Crispy Chicken Wings at Home
Now you may have heard of the double fry as a tried and true technique for awesome french fries or divine Korean fried chicken, but what if I told you the double fry method Iām using today actually has more in common with the French cooking technique of confit?
Ingredients:
Chicken Wings
Oil for Frying
Salt
Sauce Ideas
Buffalo Sauce
1 part butter
2 parts hot sauce
Lemon Pepper
1 part pepper
1 part lemon zest
2 parts butter
General Method:
STEP 1: Add a frying fat to a large dutch oven. Heat the oil to 230 F (110 C) and submerge the chicken wings to cook for 25-30 minutes. This is the confit method.
Step 2: The chicken wings are removed and drained from the oil. Letting them rest for at least 1 hour.
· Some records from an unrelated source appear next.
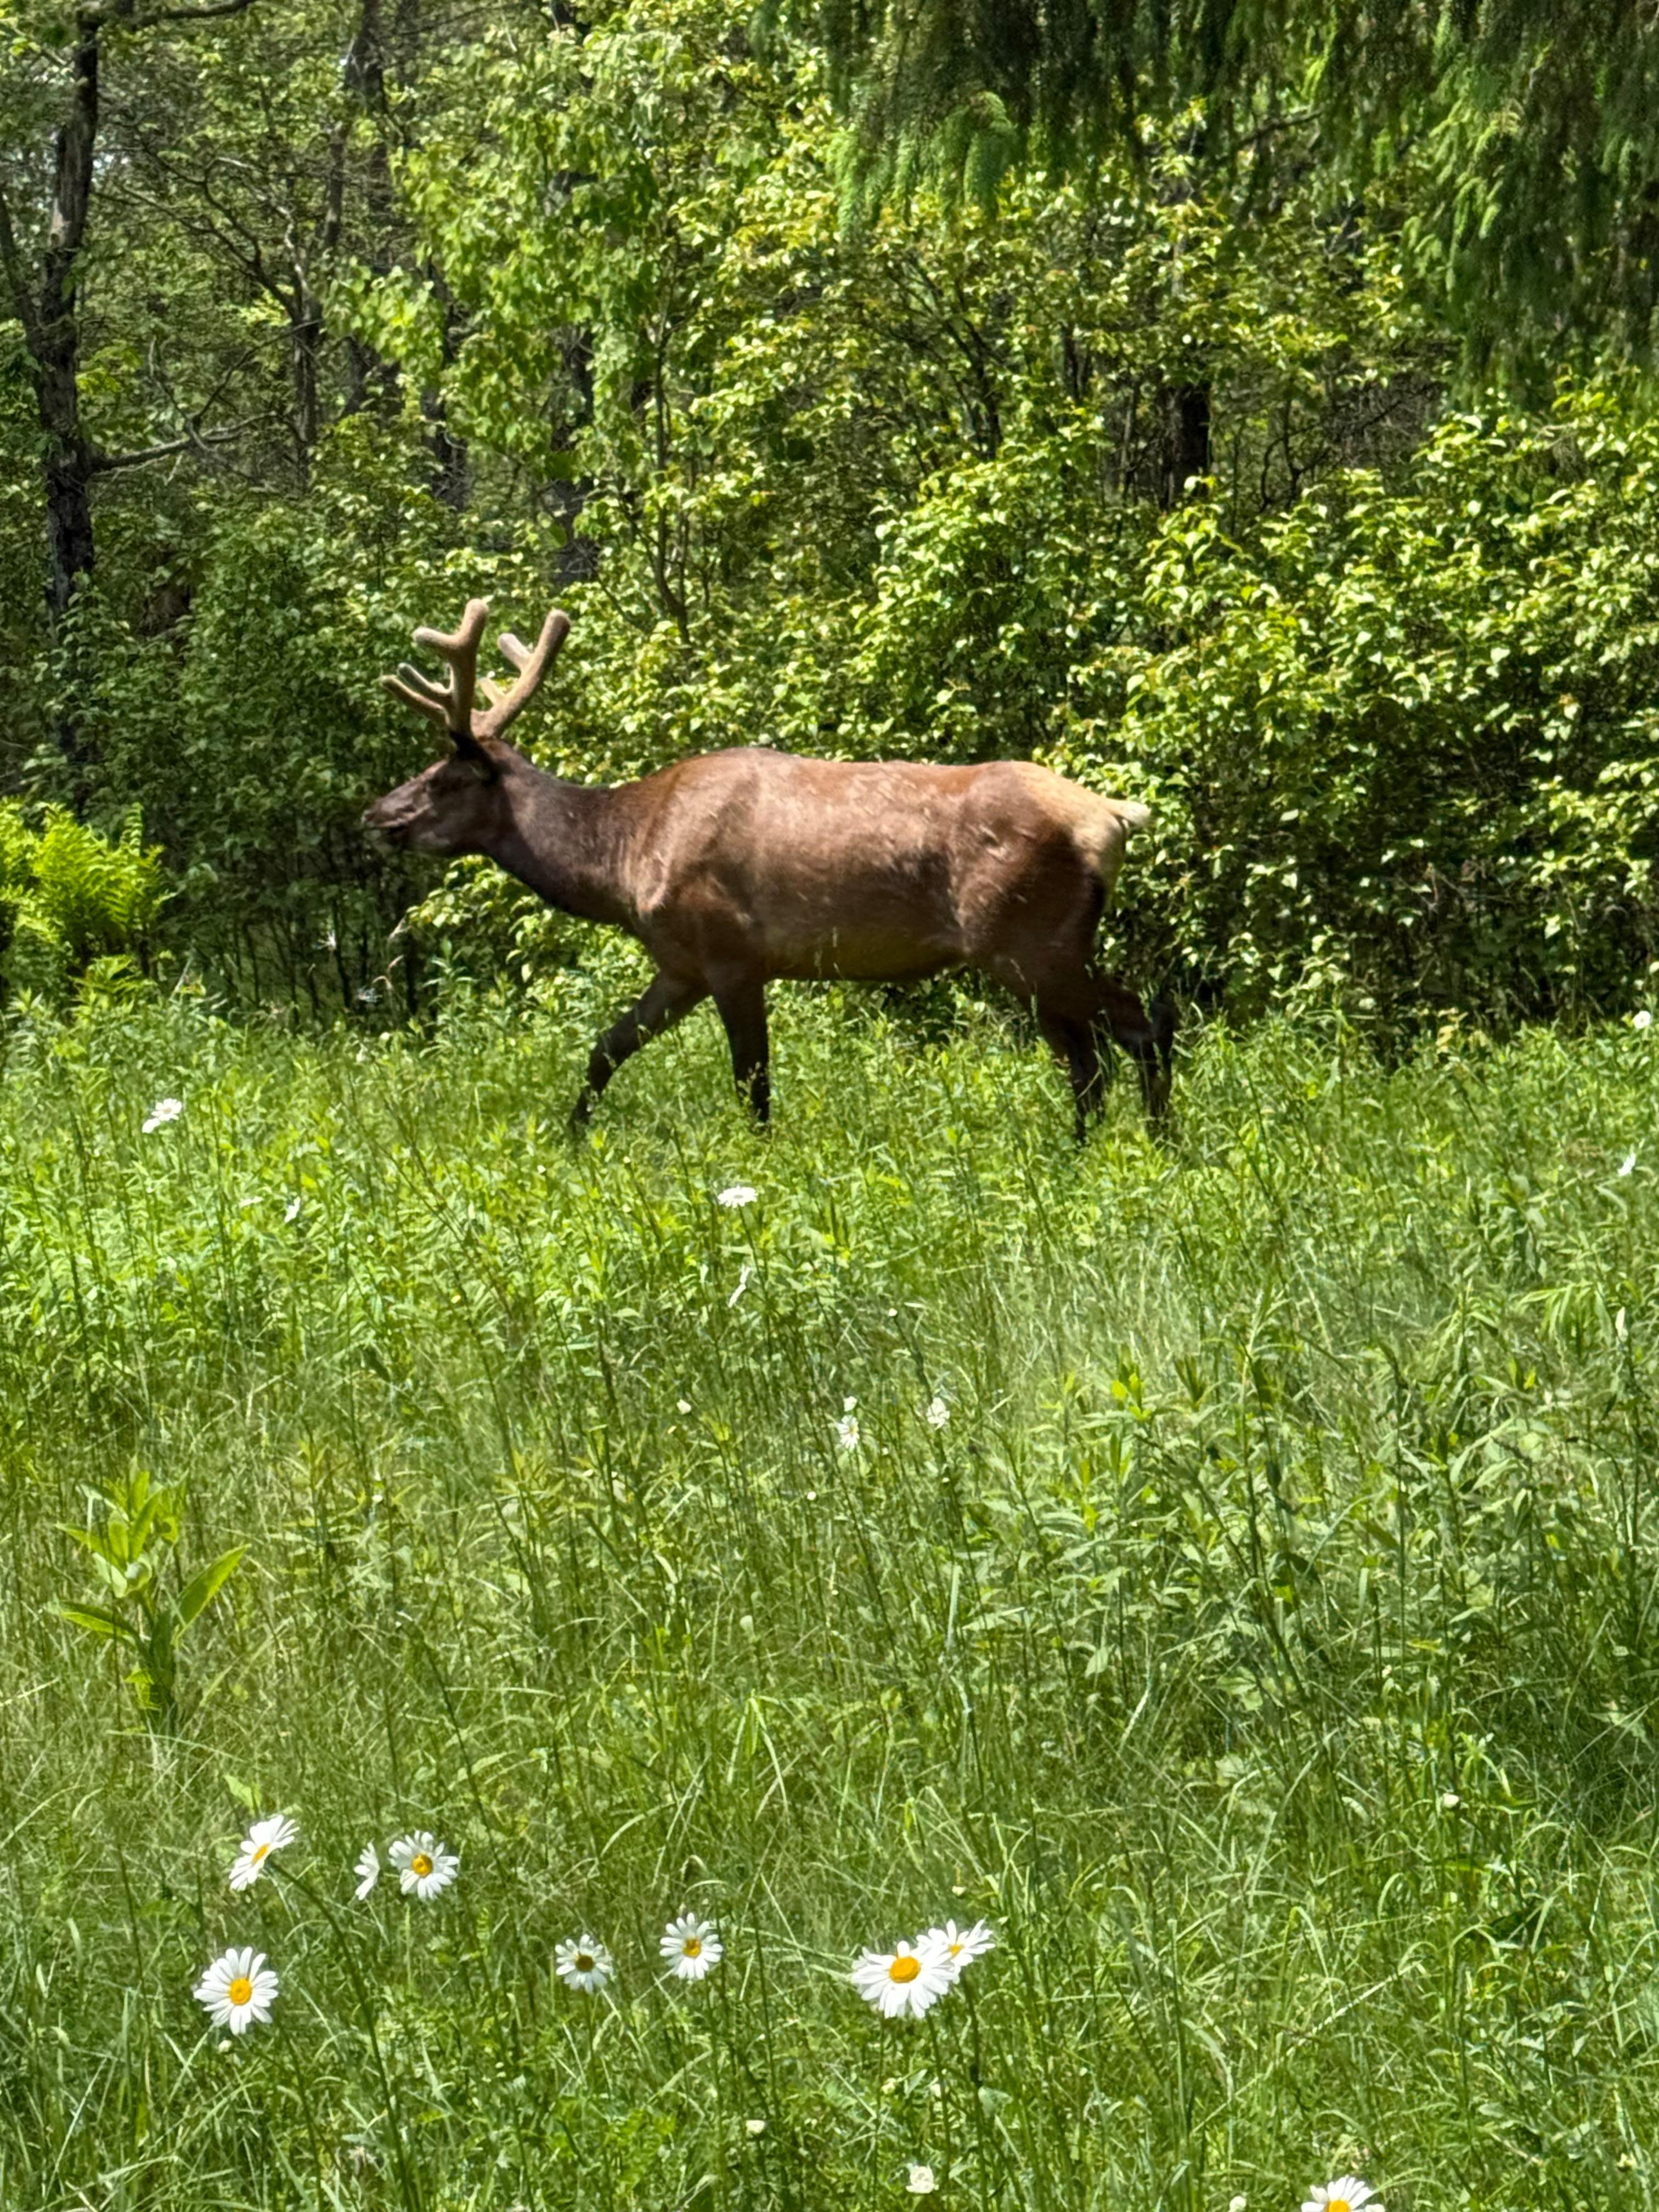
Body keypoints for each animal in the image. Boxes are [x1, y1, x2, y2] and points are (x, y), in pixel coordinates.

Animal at [363, 599, 1176, 1137]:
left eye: (442, 777)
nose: (374, 814)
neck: (624, 862)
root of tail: (1111, 818)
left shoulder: (732, 953)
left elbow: (751, 1082)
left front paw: (760, 1164)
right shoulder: (681, 965)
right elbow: (605, 1048)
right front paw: (570, 1140)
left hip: (1025, 939)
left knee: (1138, 1026)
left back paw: (1156, 1144)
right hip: (1038, 949)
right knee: (1088, 1056)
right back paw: (1085, 1148)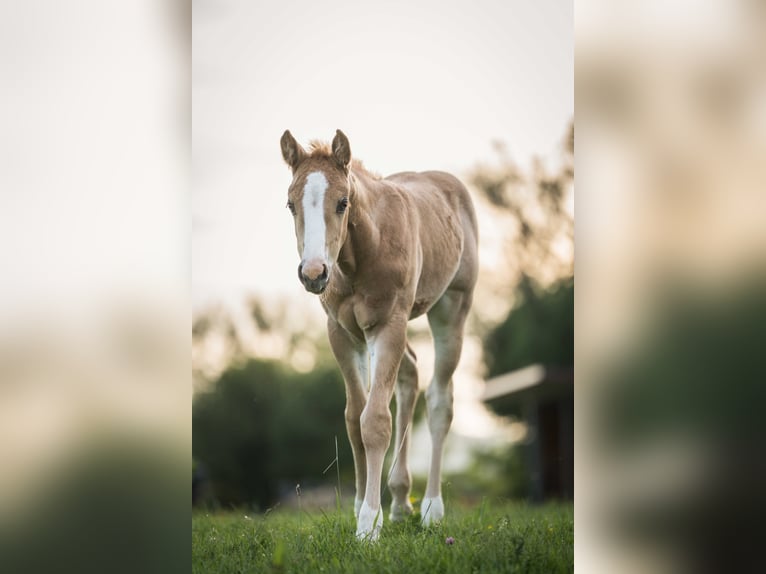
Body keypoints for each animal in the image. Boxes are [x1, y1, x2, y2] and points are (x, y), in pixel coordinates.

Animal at [280, 129, 478, 541]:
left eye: (343, 202)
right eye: (290, 204)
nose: (314, 273)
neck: (360, 254)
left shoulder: (388, 326)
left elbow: (374, 422)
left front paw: (369, 524)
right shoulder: (342, 334)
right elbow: (354, 418)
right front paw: (360, 508)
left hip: (451, 310)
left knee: (439, 400)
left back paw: (431, 508)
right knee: (410, 374)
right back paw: (401, 502)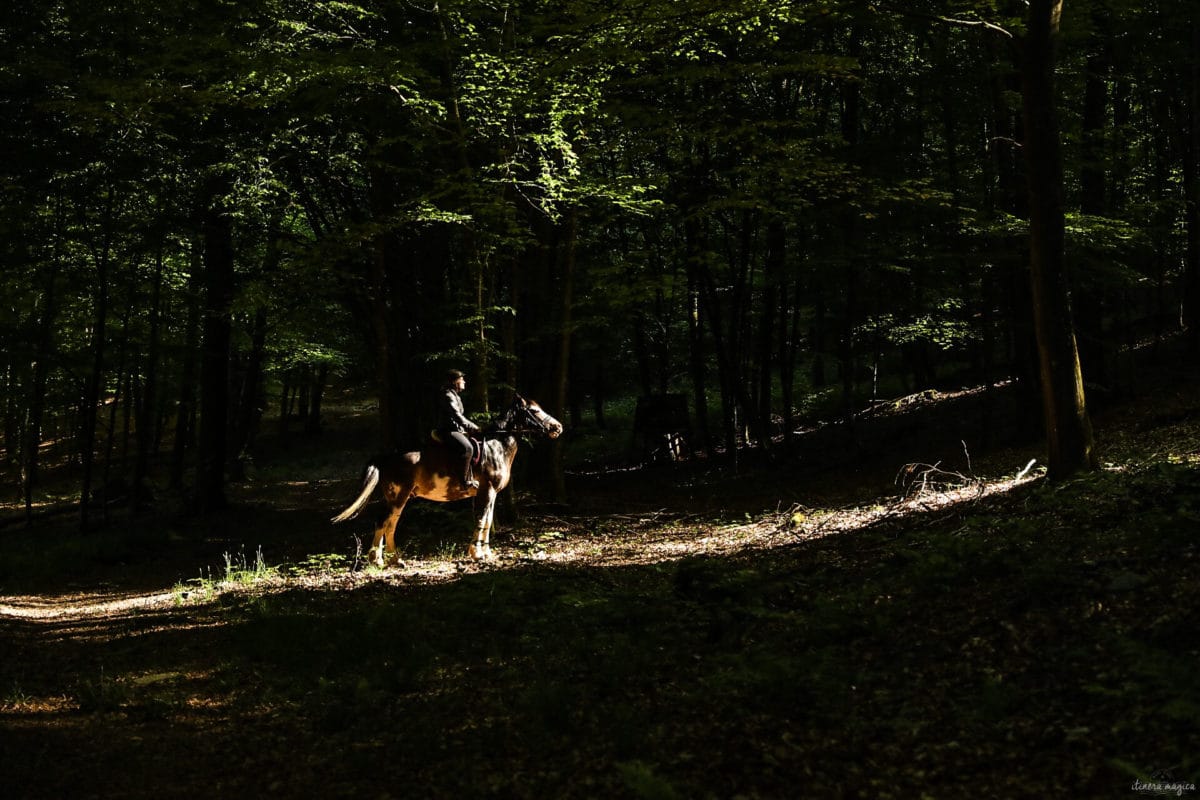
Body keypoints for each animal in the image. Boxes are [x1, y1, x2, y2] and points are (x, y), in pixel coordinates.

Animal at [331, 393, 564, 563]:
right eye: (535, 411)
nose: (558, 427)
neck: (496, 446)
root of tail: (385, 458)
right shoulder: (486, 491)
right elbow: (481, 519)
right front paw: (477, 554)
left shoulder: (492, 494)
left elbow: (488, 521)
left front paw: (487, 553)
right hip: (398, 496)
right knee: (383, 522)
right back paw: (378, 560)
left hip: (399, 498)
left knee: (390, 523)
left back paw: (394, 559)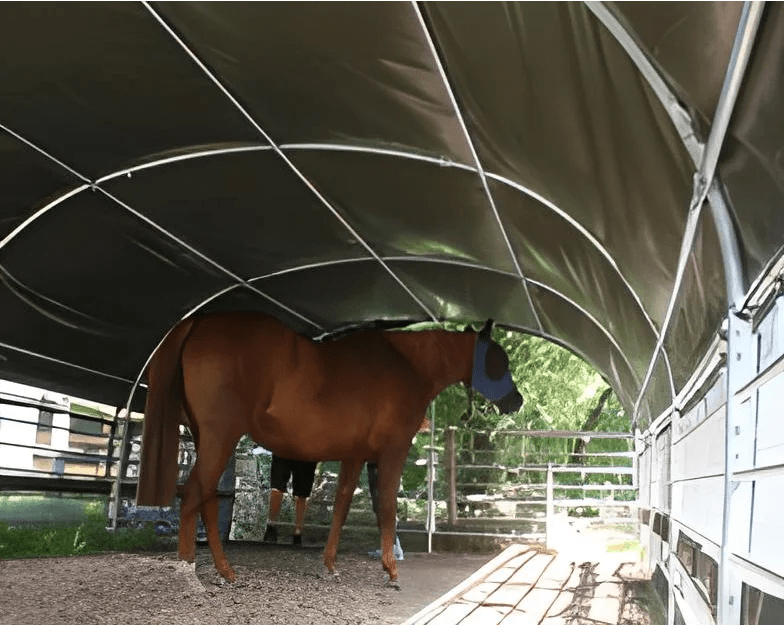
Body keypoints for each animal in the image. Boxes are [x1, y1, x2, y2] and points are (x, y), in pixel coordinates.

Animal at [136, 314, 520, 588]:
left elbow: (341, 507)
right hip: (221, 437)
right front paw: (391, 571)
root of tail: (199, 322)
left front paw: (331, 566)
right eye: (498, 360)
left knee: (207, 499)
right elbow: (387, 507)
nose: (516, 401)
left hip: (208, 438)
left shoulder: (354, 456)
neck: (407, 365)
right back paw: (195, 572)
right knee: (193, 494)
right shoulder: (391, 453)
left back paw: (220, 570)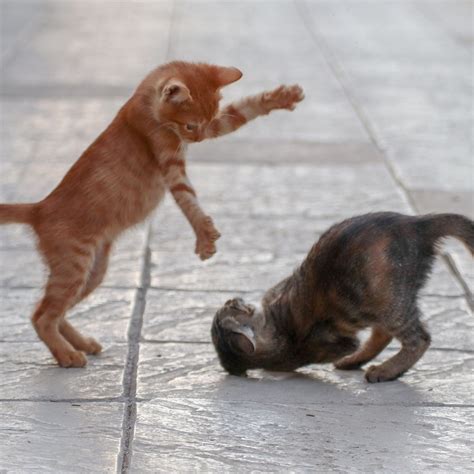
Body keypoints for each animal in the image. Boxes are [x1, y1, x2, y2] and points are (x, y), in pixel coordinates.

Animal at [0, 61, 304, 368]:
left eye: (206, 122)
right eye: (190, 125)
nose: (198, 138)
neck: (142, 105)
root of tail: (39, 208)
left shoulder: (213, 127)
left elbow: (242, 110)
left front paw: (279, 97)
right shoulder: (170, 164)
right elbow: (188, 200)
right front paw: (204, 236)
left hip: (91, 273)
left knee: (53, 311)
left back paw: (81, 343)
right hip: (73, 267)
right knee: (41, 316)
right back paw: (67, 354)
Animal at [214, 213, 474, 384]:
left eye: (230, 307)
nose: (232, 300)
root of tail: (416, 224)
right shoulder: (341, 342)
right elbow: (355, 343)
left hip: (386, 301)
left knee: (412, 337)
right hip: (387, 301)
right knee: (410, 337)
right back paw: (378, 369)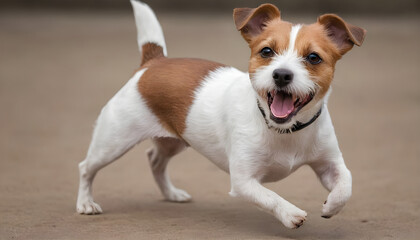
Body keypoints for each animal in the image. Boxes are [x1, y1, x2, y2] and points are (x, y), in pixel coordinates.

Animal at [77, 0, 366, 229]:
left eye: (314, 58)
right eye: (267, 51)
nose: (282, 74)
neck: (283, 128)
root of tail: (154, 62)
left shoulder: (330, 164)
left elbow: (347, 184)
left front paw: (331, 205)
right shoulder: (243, 181)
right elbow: (270, 197)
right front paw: (290, 213)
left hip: (175, 140)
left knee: (155, 160)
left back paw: (171, 193)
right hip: (113, 142)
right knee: (86, 168)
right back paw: (86, 204)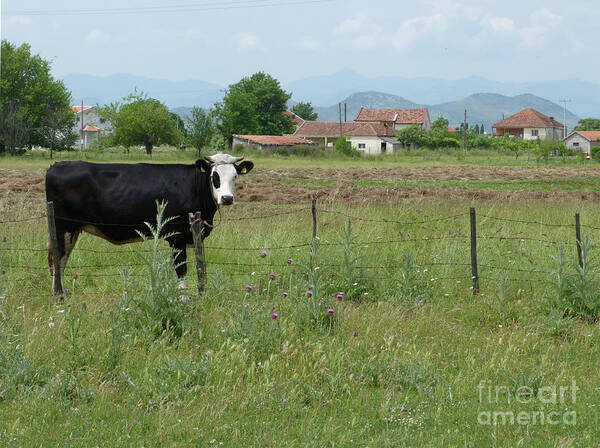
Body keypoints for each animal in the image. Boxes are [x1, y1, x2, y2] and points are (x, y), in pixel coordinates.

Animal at [44, 154, 254, 298]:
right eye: (214, 176)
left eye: (235, 176)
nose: (227, 198)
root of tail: (57, 165)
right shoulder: (177, 236)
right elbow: (181, 270)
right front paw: (183, 299)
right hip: (62, 227)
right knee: (57, 260)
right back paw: (59, 296)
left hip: (72, 230)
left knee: (61, 261)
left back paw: (62, 294)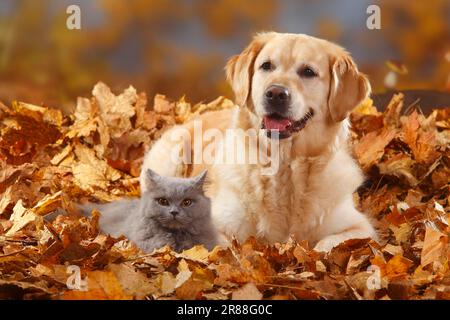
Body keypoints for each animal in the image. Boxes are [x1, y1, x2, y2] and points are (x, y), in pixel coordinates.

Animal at [140, 33, 376, 252]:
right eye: (266, 66)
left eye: (308, 72)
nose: (276, 93)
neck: (283, 167)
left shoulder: (360, 227)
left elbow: (327, 246)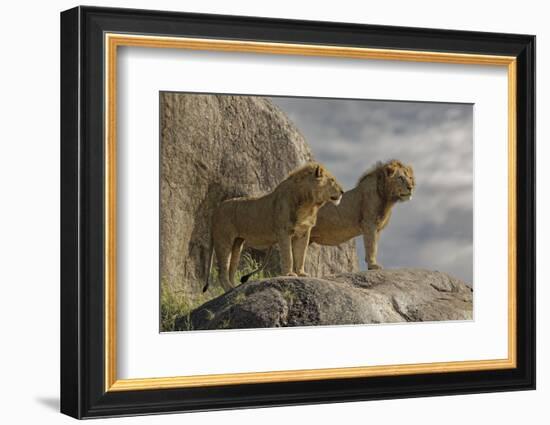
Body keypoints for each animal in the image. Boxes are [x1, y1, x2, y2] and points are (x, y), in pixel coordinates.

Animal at [203, 162, 344, 292]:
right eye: (332, 180)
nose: (342, 192)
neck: (310, 205)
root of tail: (215, 210)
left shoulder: (303, 233)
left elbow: (301, 254)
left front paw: (302, 273)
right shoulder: (284, 232)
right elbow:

NOTE: At this stage, the wings can be sealed and frozen for when you are ready to fry them in the next step. If you are freezing, make sure the skin in thawed and dried prior to frying for optimal crispiness!
STEP 3: Once rested, the chicken wings are fried in oil heated to 400 F (204 C). The wings should be fried until they are golden brown and floating.
STEP 4: Drain the fried wings on a paper towel and sprinkle with salt. Add the wings to a metal bowl and toss them in your favorite wing sauce or spice rub.